Nas despedidas de Sebastião Salgado e José “Pepe” Mujica, o mundo se curva diante de dois legados que exaltaram a dignidade humana, a justiça social e a beleza dos invisíveis.
Por Ana Carolina Chungara
Nos últimos dias, o mundo deu adeus a dois de seus maiores humanistas. No dia 23 de maio de 2025, aos 81 anos, o fotógrafo brasileiro Sebastião Salgado faleceu em Paris, vítima de complicações decorrentes de uma leucemia. Apenas dez dias antes, no dia 13 de maio, o ex-presidente uruguaio José “Pepe” Mujica também nos deixou, aos 89 anos, após longa batalha contra um câncer esofágico. Duas perdas que, embora separadas por fronteiras, se encontram no mesmo ponto de luz: a celebração da vida dedicada aos outros.
Sebastião Salgado: o olhar que enxergava além da imagem
Economista de formação e fotógrafo por vocação, Sebastião Salgado transformou a fotografia documental em poesia visual. Seus retratos em preto e branco não apenas capturavam cenas — eles traduziam realidades. De trabalhadores rurais a refugiados, de indígenas amazônicos a vítimas de guerras e catástrofes, Salgado expôs ao mundo a beleza resistente de quem insiste em existir, mesmo diante da dor.
Projetos como Êxodos, Trabalhadores, Gênesis e Amazônia são testemunhos visuais da urgência de preservar a vida e a natureza. Mais do que um fotógrafo, Salgado foi um mensageiro da dignidade. Ao lado de sua esposa, Lélia Wanick Salgado, fundou o Instituto Terra, que reflorestou milhares de hectares da Mata Atlântica em Minas Gerais — uma prova de que sua lente apontava também para o futuro.

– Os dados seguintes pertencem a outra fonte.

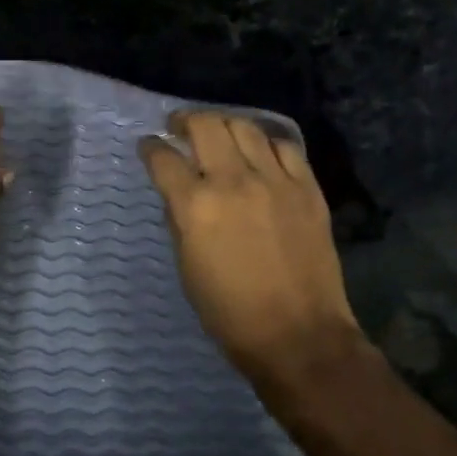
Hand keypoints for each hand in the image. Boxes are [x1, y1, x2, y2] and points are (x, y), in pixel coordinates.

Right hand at [140, 110, 360, 390]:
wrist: (297, 334)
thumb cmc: (229, 312)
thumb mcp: (186, 266)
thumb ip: (179, 220)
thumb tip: (178, 193)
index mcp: (196, 206)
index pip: (163, 159)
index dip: (150, 148)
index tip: (148, 146)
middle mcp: (234, 182)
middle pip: (205, 126)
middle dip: (185, 120)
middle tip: (178, 126)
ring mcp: (275, 181)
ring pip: (245, 127)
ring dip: (224, 124)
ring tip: (217, 131)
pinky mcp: (307, 188)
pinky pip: (285, 147)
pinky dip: (265, 142)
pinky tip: (259, 150)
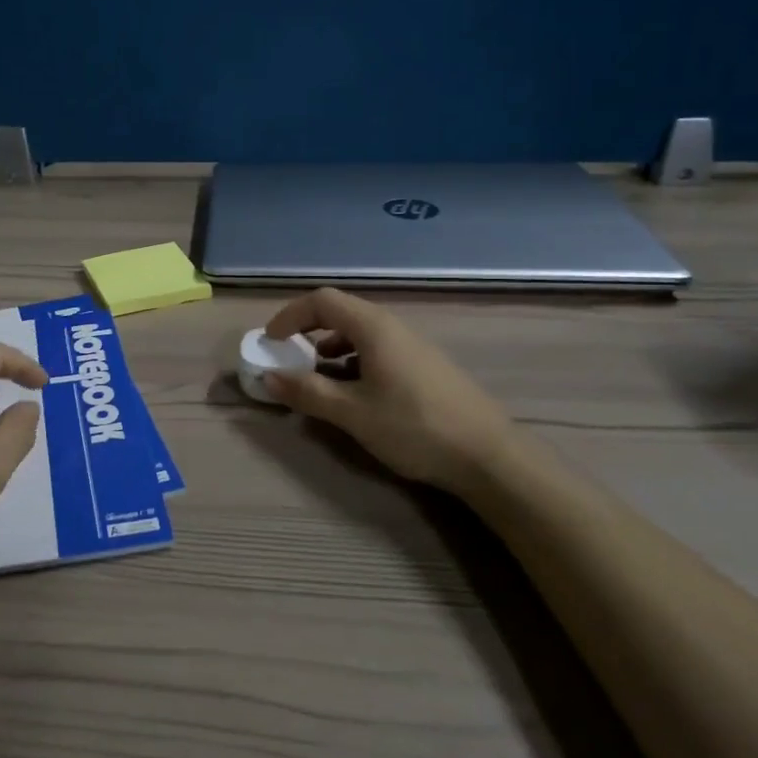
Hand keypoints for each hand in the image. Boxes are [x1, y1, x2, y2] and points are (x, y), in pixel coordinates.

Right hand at [263, 288, 518, 495]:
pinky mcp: (424, 366)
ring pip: (360, 333)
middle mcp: (393, 327)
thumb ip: (307, 392)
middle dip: (307, 330)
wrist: (489, 456)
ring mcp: (412, 346)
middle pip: (341, 312)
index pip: (322, 301)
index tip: (270, 341)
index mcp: (373, 327)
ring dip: (330, 348)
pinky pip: (377, 350)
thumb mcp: (352, 413)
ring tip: (317, 378)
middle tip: (288, 357)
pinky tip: (354, 393)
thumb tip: (269, 376)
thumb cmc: (414, 427)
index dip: (290, 315)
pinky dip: (353, 361)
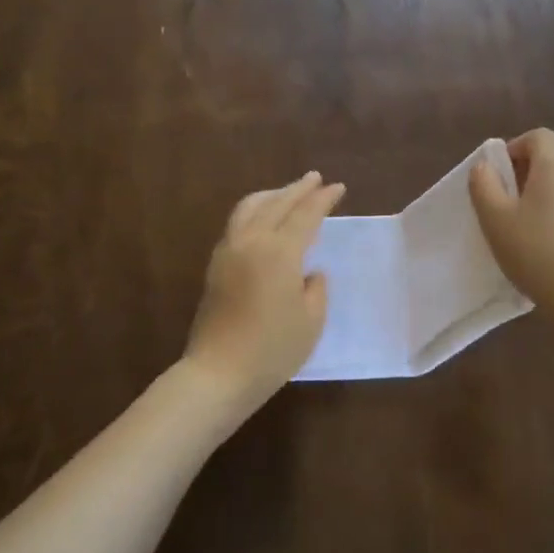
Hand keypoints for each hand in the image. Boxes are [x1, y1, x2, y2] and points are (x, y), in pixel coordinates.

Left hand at [182, 171, 345, 421]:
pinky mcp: (216, 265)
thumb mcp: (311, 320)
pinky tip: (262, 219)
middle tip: (315, 179)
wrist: (219, 373)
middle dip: (298, 189)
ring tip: (287, 192)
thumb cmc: (273, 350)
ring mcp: (229, 250)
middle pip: (277, 204)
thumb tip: (309, 272)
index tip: (337, 188)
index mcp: (280, 252)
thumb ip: (316, 289)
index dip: (323, 200)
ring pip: (250, 207)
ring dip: (272, 195)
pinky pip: (237, 223)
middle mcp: (252, 241)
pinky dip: (255, 210)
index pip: (306, 215)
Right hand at [469, 129, 553, 329]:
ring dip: (548, 202)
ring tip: (530, 236)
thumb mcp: (496, 221)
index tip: (498, 176)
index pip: (538, 137)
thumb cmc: (539, 253)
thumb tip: (485, 166)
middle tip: (507, 210)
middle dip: (527, 178)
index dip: (514, 149)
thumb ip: (484, 186)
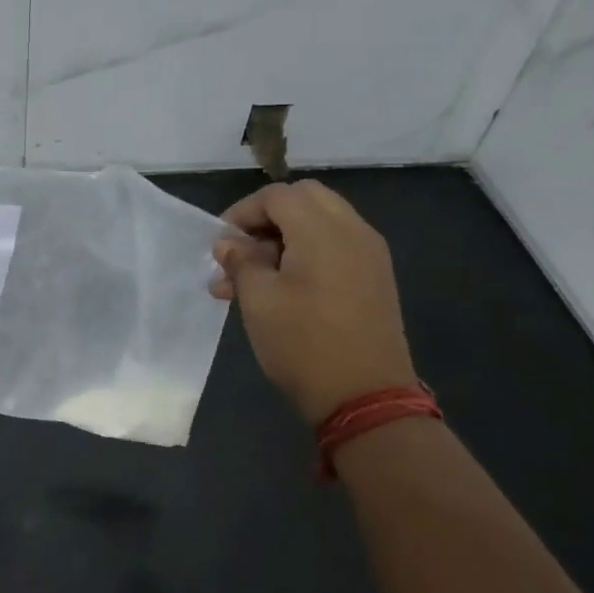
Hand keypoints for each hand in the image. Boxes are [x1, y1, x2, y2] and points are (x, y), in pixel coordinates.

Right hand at [210, 180, 416, 424]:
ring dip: (283, 240)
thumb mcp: (258, 301)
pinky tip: (280, 290)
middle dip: (266, 219)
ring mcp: (369, 254)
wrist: (365, 397)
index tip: (219, 244)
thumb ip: (241, 262)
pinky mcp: (374, 278)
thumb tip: (227, 242)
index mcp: (323, 230)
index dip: (242, 212)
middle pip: (304, 200)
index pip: (277, 195)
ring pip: (320, 223)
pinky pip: (336, 247)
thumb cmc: (303, 345)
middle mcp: (353, 230)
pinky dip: (306, 254)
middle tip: (239, 253)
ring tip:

Pepe Mujica: o presidente que ensinou o mundo a viver com menos
Pepe Mujica foi um dos líderes políticos mais singulares e admirados da América Latina. Ex-guerrilheiro tupamaro, passou mais de uma década preso sob condições desumanas durante a ditadura militar uruguaia. Anos depois, foi eleito presidente do Uruguai, governando entre 2010 e 2015, e ficou conhecido como “o presidente mais pobre do mundo” — título que rejeitava, preferindo ser chamado de “rico em valores”.
Vivendo em sua pequena chácara nos arredores de Montevidéu, Mujica doava a maior parte de seu salário, cultivava flores com a esposa e andava em seu fusca azul. Sua simplicidade, no entanto, contrastava com a profundidade de suas ideias. Defensor da legalização da maconha, dos direitos LGBTQIA+ e do meio ambiente, Mujica inspirou gerações com discursos que misturavam filosofia, economia e humanidade.
O céu em festa: a simbologia de um encontro
É inevitável imaginar, mesmo que poeticamente, um encontro entre Salgado e Mujica no céu — um com suas imagens que falam por aqueles que não têm voz; o outro com suas palavras que ecoam por aqueles que nunca foram ouvidos. Juntos, representam dois modos de ver e transformar o mundo: através da arte e da política, da lente e da fala, do afeto e da ação.
O céu, este espaço simbólico onde os grandes se tornam eternos, hoje se ilumina em silêncio e festa. Silêncio pela perda; festa pelo legado.
O que fica: memória, inspiração e responsabilidade
As partidas de Sebastião Salgado e Pepe Mujica nos deixam órfãos de duas lideranças éticas, sensíveis e comprometidas com o outro. Mas seus legados seguem vivos: nas imagens que ainda comovem, nas frases que ainda provocam, nas árvores que ainda crescem, nas ideias que ainda resistem.
Cabe a nós, aqui embaixo, manter viva a chama que eles acenderam — em preto e branco ou em cores, com palavras ou com atitudes. Porque, como ambos nos ensinaram, a beleza da vida está justamente onde muitos não querem ver: na periferia do mundo, nas margens do sistema, nos gestos que ninguém aplaude, mas que mudam tudo.